I would like to know how to make it, so that when I zoom-in, the level of detail is good like in SV. What is the concept behind this kind of implementation?
The main idea is that each pixel width on the horizontal axis should correspond to the peak sample value for the range of audio samples covered by that pixel. In most cases, peak values are more useful and recognisable to the user than averages, and since the peak of a range of peak values is the same as the peak of the underlying samples covered by that range, that means you can generate a peak cache at an intermediate resolution and refer to it whenever the view is zoomed out at that resolution or further.

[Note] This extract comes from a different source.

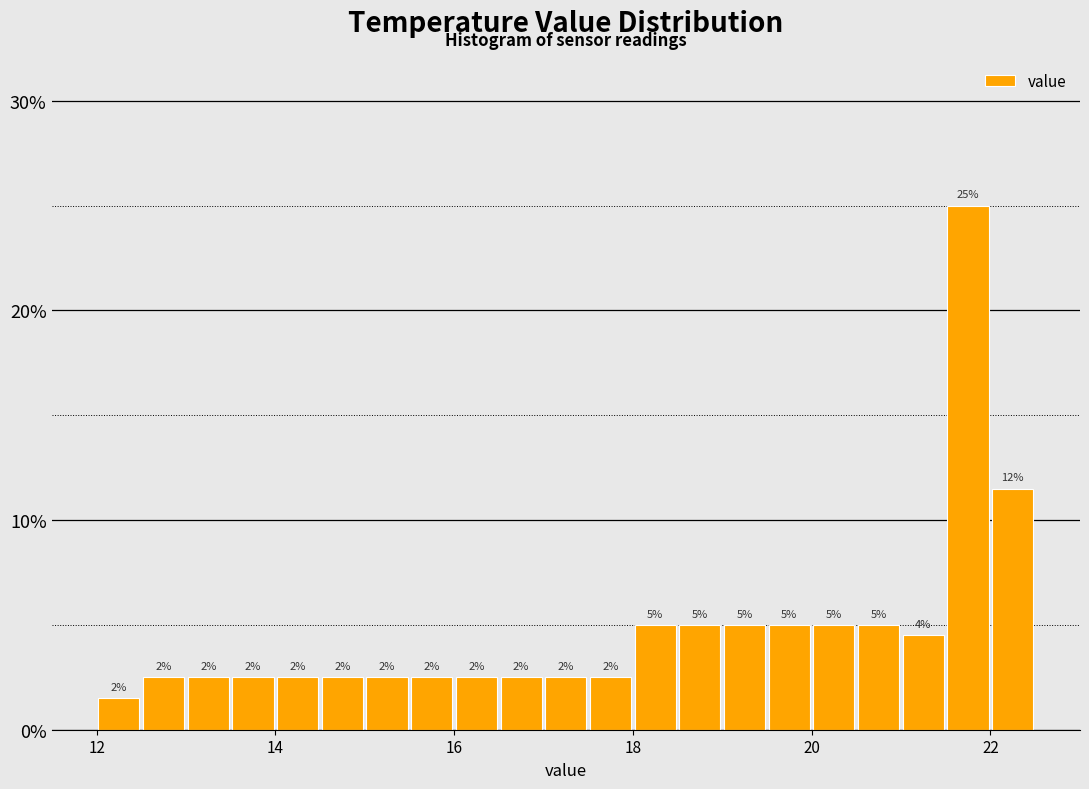

Around what value on the x-axis is the tallest bar? Give the approximate position of its centre, as read against the axis.

21.8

Many audio editors restrict the permissible zoom levels to power-of-two samples-per-pixel. This means you can scan the audio file when it is first loaded and generate a peak cache at (say) 64 samples per cache element (meaning that each value in the cache represents the peak value found in a contiguous 64-sample range of the file). Then, in order to display a waveform at (say) 256 samples per pixel, it is necessary only to scan the cache and take the peak of each consecutive set of 4 cache values to generate each pixel level. (If the user zooms in closer than 64 samples per pixel, you just read the relevant section of the audio file directly instead.)
Sonic Visualiser varies this slightly in permitting zoom levels at power-of-sqrt-two samples per pixel (i.e. twice as many zoom resolutions as the most naive implementation) but the basic principle is as described. The cache code is in svcore/data/model/WaveFileModel.cpp.
Incidentally, ensuring that the preview remains consistent and no peaks are missed when scrolling (as well as when zooming) also takes care. The main thing is to remember that each pixel represents a range of the underlying audio file and ensure that the range is preserved -- i.e. work from pixel resolution back to file resolution ("what is the file range for this pixel? which samples contribute to it?") rather than the other way around.